Breakroom Chatter: Just overheard a lady on her cell say, “What the f**k do you mean you release me in Jesus name?!”

Yes, sir. It was an interesting moment in the history of our building’s break room. It definitely caught me off guard and I was just about to take a sip of my coffee. I had to leave the break room and shut the door in my office to break out into laughter. Imagine someone saying that with an East Texas twang. Yeah, it’ll make you laugh, but the rest of the story will make you upset.

Let me share a quote I posted yesterday to show you why the lady’s question is so significant:

“Bethel is the symbol of fellowship with God; Ai is the symbol of the world.

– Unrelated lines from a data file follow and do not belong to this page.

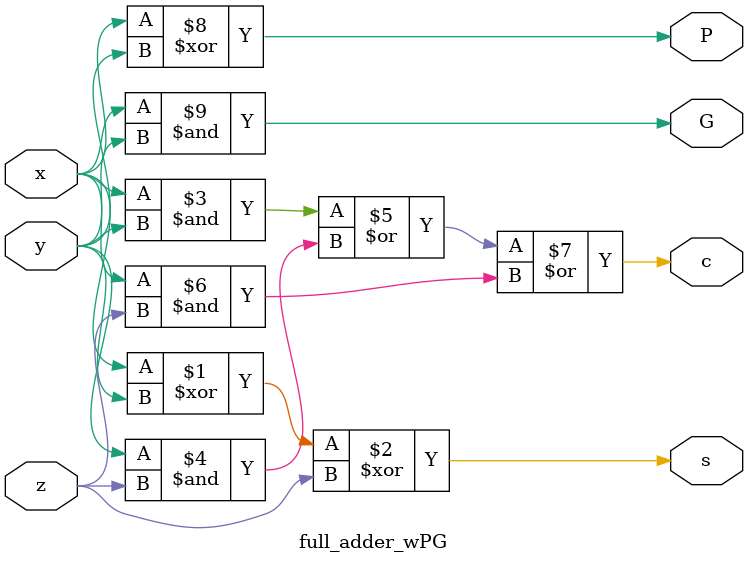
<source format=sv>
`timescale 1ns / 1ps


module full_adder_wPG(input logic x,y,z, output logic s,c,P,G);
    assign s = x^y^z;
    assign c = (x&y)|(y&z)|(x&z);
    assign P = x^y;
    assign G = x&y;
endmodule

</source>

Abram ‘pitched his tent’ between the two.” – Oswald Chambers

After I read that yesterday I spoke in a whisper, “Lord, show me how this is a reality in my world.” Yeah, the break room is that place where we can pitch our tent between our fellowship with God and interaction with the world. In missional terms it’s the third space. It’s the place where all our worlds mesh and collide. It’s where God reveals himself because we don’t expect Him to do so.

So the story continues. There was another lady who had been sitting with Marla at the time. This lady came by my office an hour later to explain what had happened and this is where the situation breaks my heart for the way some of us represent the church. She said, “I know you’re a Christian, so am I, and I just wanted to apologize for Marla’s expressiveness. She’s not a Christian, but do I care for her.” I told her there was no need for an apology because I could understand the frustration in the question. I’ve asked questions like that before. She went on to tell me the situation that caused the explosion and asked if I would pray for her to help Marla. Here is explanation, as per Marla, and it left me sad:

“Marla has a sister (Irene) who started going to a Pentecostal church after being saved six months ago. Irene’s pastor challenged all the people in the church to invite their family members to church for three Sunday’s in a row so they could get saved. When Marla didn’t show up again this past Sunday, Irene asked her pastor what to do about getting Marla in church. The pastor told Irene if Marla did want to come she needed to call her and ‘release her in Jesus name’ from her life because she would be a hindrance to her spiritual growth.”

Go ahead, scream out loud about how much this upsets you. It definitely upsets me, but it’s not unusual to hear these stories in this neck of the woods. Even so, it still breaks my heart because that is not the way of Christ, nor of his kingdom. I get a twitch in my spirit when people use “religious” or “Christianese” language with people who have no idea of its specific vernacular. So, where do I go from here with this situation? I make myself available to enter into a dialogue if it is afforded. I encourage. I love. I do my best to represent the incarnate Christ.

We can all learn from this situation. Many of us would have been easily offended by the language she used. Chances are we would immediately discount any opportunity to have a sensible dialogue with the likes of Marla. We make an immediate judgment of people without knowing the situation. I know because I do it often. Yet, the Spirit continues to remind me that I need to listen carefully when someone says, “What the f**k do you mean you release me in Jesus name?!”

Running that moment through my head still makes me laugh, but I can’t lose sight of the fact that it’s a serious question with life changing answers. It may have been a lost opportunity for Marla’s sister, but her friend and I understood her angst and frustration. That’s a good thing. My hope is for there to be an update to this post with good news about reconciliation and redemption. Until then I leave you with a challenge from Isaiah:

And I heard the voice of the Lord saying, “Whom shall I send, and who will go for us?” Then I said, “Here am I! Send me.” (Isaiah 6:8 ESV)

Have you ever had to “release someone in the name of Jesus” for the wrong reasons?

What does that even mean?

How do you handle stuff like that of Marla and her sister?

Have you pitched your tent in between God and the world?